In an ideal world, any AI algorithm you might need would be perfectly comfortable running directly on the hardware that produces the data it analyses. But we are still a long way from that goal. Moreover, we cannot simply wait for major technological innovations to be achieved — we have needs that must be met now. For this reason, some compromises have to be made. We may not be able to run the algorithm we need entirely on a microcontroller, but perhaps with a boost from some nearby edge systems, we can make things work anyway.
That is the basic idea behind a technique called split learning (SL), in which microcontrollers may execute the first few layers of a neural network before transmitting those results to a nearby machine that finishes the job. In this way, SL preserves privacy by transmitting data (intermediate activations) that is generally uninterpretable. Furthermore, latency is reduced since the machines can communicate via a local network.
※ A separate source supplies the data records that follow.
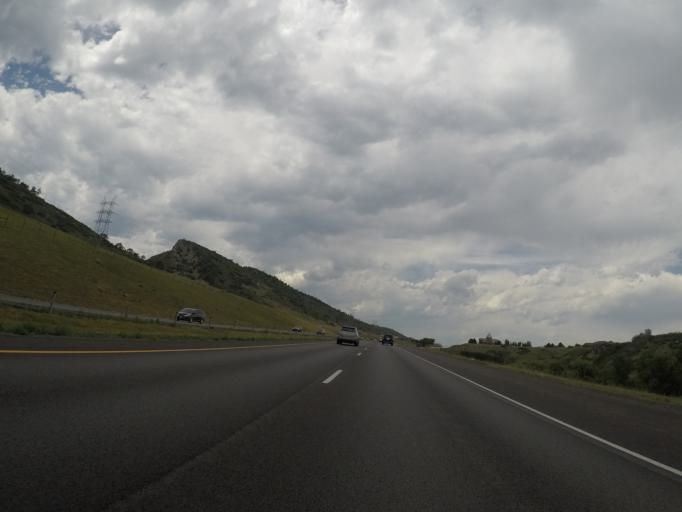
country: US
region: Colorado
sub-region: Jefferson County
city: Ken Caryl
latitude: 39.5986
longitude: -105.1515
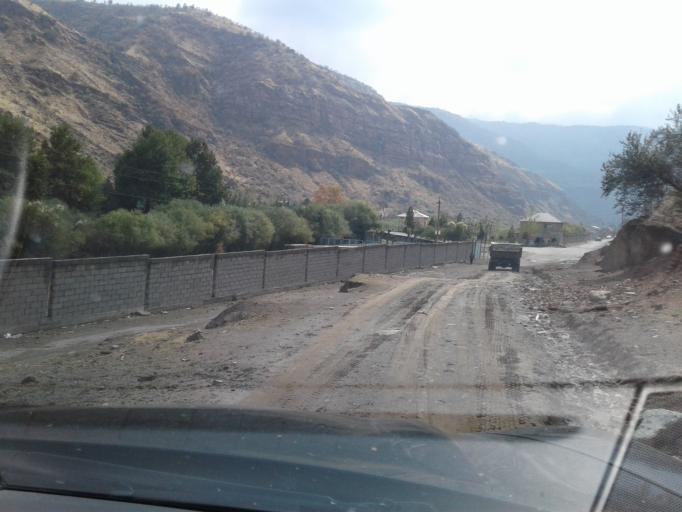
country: TJ
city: Shahrinav
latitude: 38.6953
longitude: 68.3692
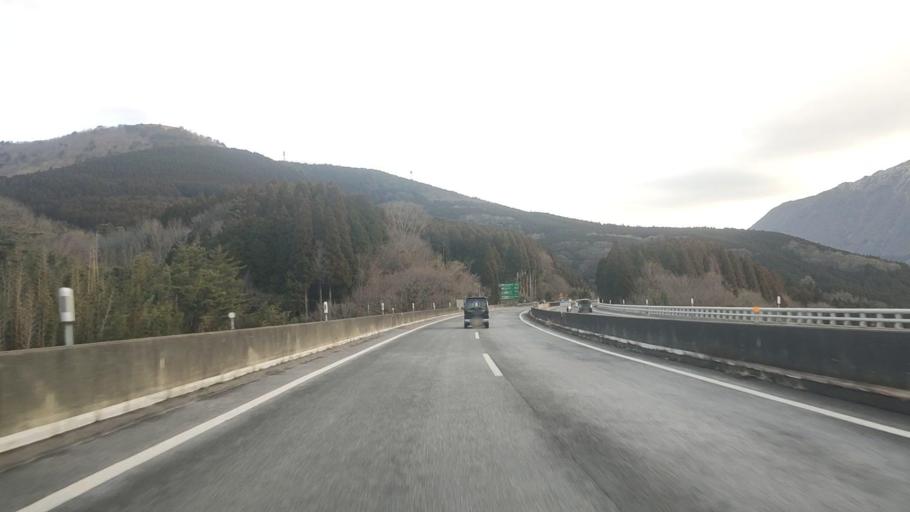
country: JP
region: Oita
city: Beppu
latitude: 33.2626
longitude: 131.3328
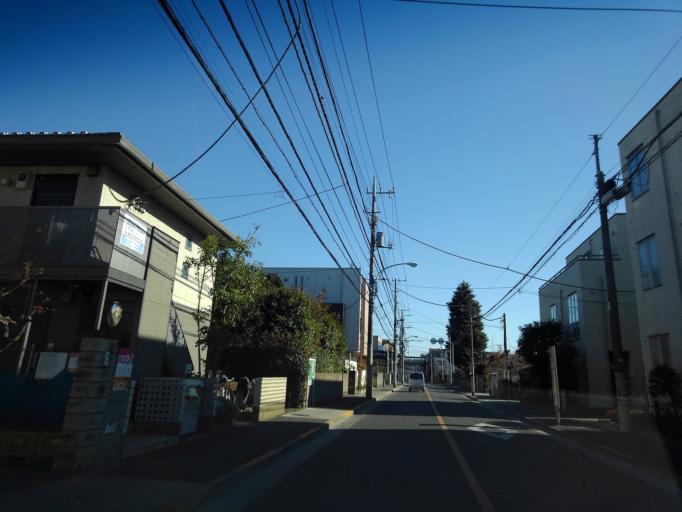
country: JP
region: Tokyo
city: Chofugaoka
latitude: 35.6599
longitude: 139.5274
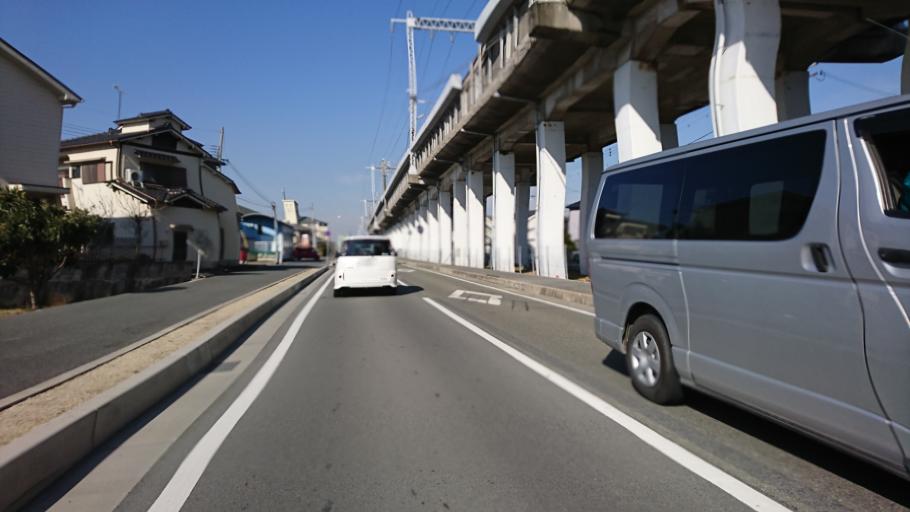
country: JP
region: Hyogo
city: Kakogawacho-honmachi
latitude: 34.7684
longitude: 134.7969
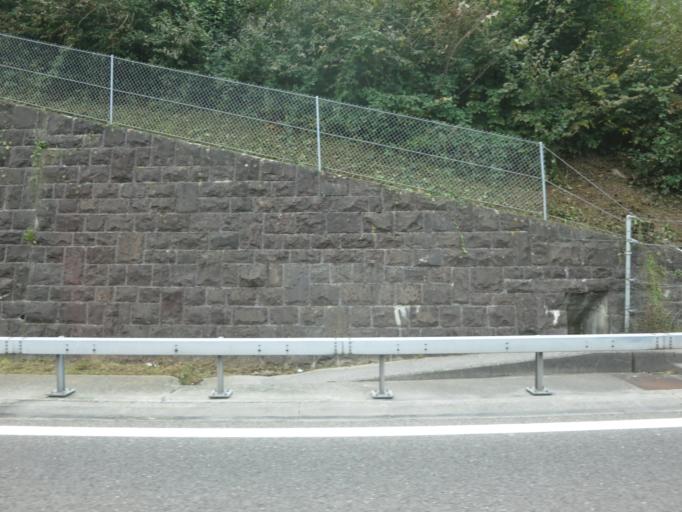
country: CH
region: Saint Gallen
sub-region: Wahlkreis See-Gaster
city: Amden
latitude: 47.1160
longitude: 9.1810
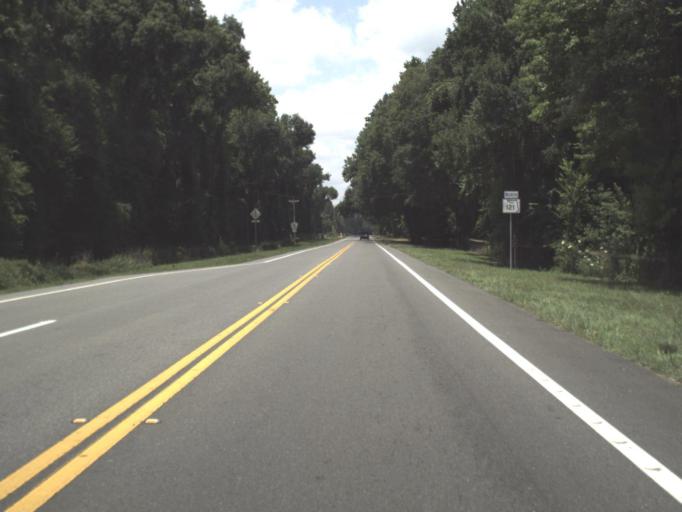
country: US
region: Florida
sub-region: Alachua County
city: Archer
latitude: 29.5290
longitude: -82.4045
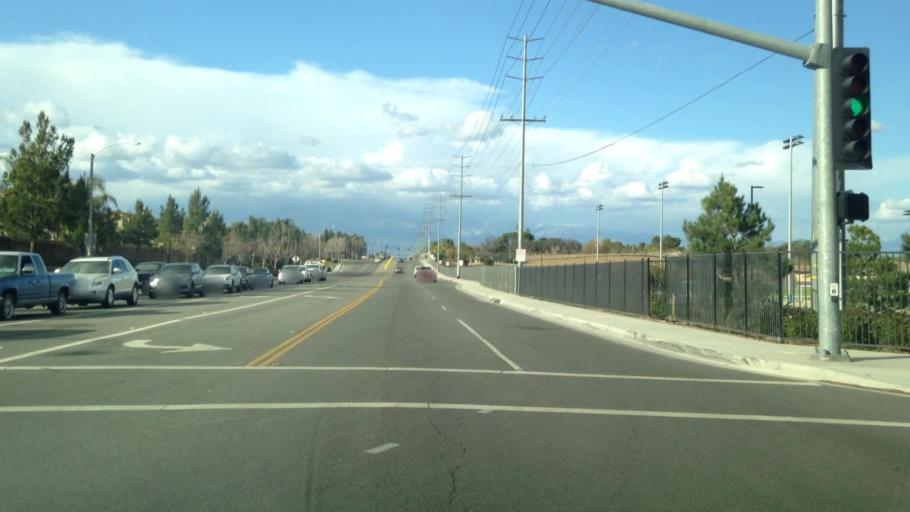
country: US
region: California
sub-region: Riverside County
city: Norco
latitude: 33.9519
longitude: -117.5583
SL is still an area that is heavily experimental, however. How well does it work, and under what conditions? What are the best networking protocols to use? How much time can be saved? We do not have any comprehensive studies answering these types of questions, so a team at the Technical University of Braunschweig in Germany set out to get some answers. They designed an end-to-end TinyML and SL testbed built around ESP32-S3 microcontroller development boards and benchmarked a variety of solutions.
The researchers chose to implement their system using MobileNetV2, a compact image classification neural network architecture commonly used in mobile environments. To make the model small enough to run on ESP32 boards, they applied post-training quantization, reducing the model to 8-bit integers and splitting it at a layer called block_16_project_BN. This decision resulted in a manageable 5.66 KB intermediate tensor being passed between devices.
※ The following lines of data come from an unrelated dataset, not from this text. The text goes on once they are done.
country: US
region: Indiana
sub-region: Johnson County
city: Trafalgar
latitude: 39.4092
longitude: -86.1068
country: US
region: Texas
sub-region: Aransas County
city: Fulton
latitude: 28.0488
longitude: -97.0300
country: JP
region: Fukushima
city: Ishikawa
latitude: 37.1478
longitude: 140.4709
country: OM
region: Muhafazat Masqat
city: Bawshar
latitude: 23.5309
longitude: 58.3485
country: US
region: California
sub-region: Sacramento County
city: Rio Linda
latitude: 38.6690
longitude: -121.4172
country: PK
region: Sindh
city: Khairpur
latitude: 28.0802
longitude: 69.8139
Four different wireless communication protocols were tested: UDP, TCP, ESP-NOW, and Bluetooth Low Energy (BLE). These protocols vary in terms of latency, energy efficiency, and infrastructure requirements. UDP showed excellent speed, achieving a round-trip time (RTT) of 5.8 seconds, while ESP-NOW outperformed all others with an RTT of 3.7 seconds, thanks to its direct, infrastructure-free communication model. BLE consumed the least energy but suffered the highest latency, stretching over 10 seconds due to its lower data throughput.
In all cases, the team used over-the-air firmware updates to remotely deploy their partitioned neural network models to the microcontrollers. The edge server, a desktop PC in this case, handled all training, splitting, quantization, and firmware generation tasks. Each part of the split model was compiled into a standalone Arduino firmware image and flashed onto different ESP32 devices. One board captured images from a connected camera and ran the first half of the model, while another completed the inference process.
Ultimately, no single solution is right for every application. But with benchmarks such as those produced in this work, we have the raw information we need to choose the right tool for each job.